By appreciating and communicating with his often condemned “tough” process, Mindell was able to get beyond the toughness to the side of the young man who “also got a big heart.”

Finally, trusting the patient’s disease process, the therapist helps the patient discover what his/ her life is all about and to follow his/her fate through conscious choice. This author once worked with a client who had been discharged from Mathari Hospital. The client had the negative symptoms of schizophrenia. He slept most of the time and did nothing. His mother washed his clothes for him. The young man himself was able to bathe and was quite clean. At home, he was described as being withdrawn and not communicative.

At first, I worked with this young man, whom I will call “Patrick,” in the usual biomedical way. I assumed that these symptoms were wrong and to be alleviated. So, I made beautiful programs for the client to follow which included doing some cleaning during the day, helping his younger sister with her schoolwork in the evening, and playing games such as checkers with his brother and sister. The client failed to follow any of these programs. So, I decided to change my approach. I suggested that Patrick follow his tendency to withdraw and do nothing. I told him to imagine a life where he didn’t have to do anything or talk to anybody. After a while, Patrick said that he was trying to be a writer but nobody would understand him or take him seriously. I told him that he could actually be a writer.
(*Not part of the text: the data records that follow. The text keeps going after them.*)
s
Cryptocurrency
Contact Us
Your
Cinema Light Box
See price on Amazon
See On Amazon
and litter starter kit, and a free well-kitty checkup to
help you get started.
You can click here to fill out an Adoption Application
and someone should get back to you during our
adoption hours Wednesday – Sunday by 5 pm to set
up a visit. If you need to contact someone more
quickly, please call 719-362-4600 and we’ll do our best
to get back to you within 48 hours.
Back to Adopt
Together, we explored the possibilities of his writing something.

Together, we discussed how Patrick also needed to earn a living in order to write. Patrick concluded on his own that he had to go to college first. The next day he was looking for a college. Unfortunately, I left the hospital before seeing if Patrick was successful. However, we see that Patrick’s seemingly negative symptoms were actually meaningful. He needed encouragement to detach, study and write about his life from an objective point of view. But he was misunderstood, and the label of schizophrenia became more important than trying to find the meaning of his behavior. By changing my attitude and subsequently my approach, I could communicate with this client meaningfully. As a result, the client almost miraculously came out of his private world to follow his life myth in the world. The above examples illustrate that by simply changing our attitude towards extreme states we can have very dramatic and positive results in therapy.


This article proposes that in order to be of maximum help to people in extreme states, we need to change our attitudes towards so-called mental illness. This requires a shift of paradigm, so that instead of seeing mental illness as merely pathological, we see it as a meaningful and essential process. This process is important not only for the growth of the patient but also for the growth of the human system. Extreme states can then be viewed as an expression of the individual and collective dreaming process. Seeing extreme states as meaningful psychological processes can have the long-range effect of helping the mainstream to appreciate and consider as teachers people in extreme states. Additionally, this attitude helps any of us dealing personally with extreme states to trust ourselves and our disease process. As we have seen in the discussion above, this attitude towards extreme states holds far reaching implications for psychotherapy. The author believes that it is beneficial for every therapist to eventually attain this viewpoint.


Moses Ikiugu, M.A., until recently from Nairobi, Kenya, is working with the United States Rehabilitation Resources International as an Occupational Therapist in Sweetwater, Texas. He has been studying and applying Process Work in his life, his work at Mathari Mental Hospital and as a trainer at Amani Counseling Center and Training Institute in Nairobi since 1987. He is currently working on a Ph.D. in transpersonal psychology through the Institute for Transpersonal Psychology.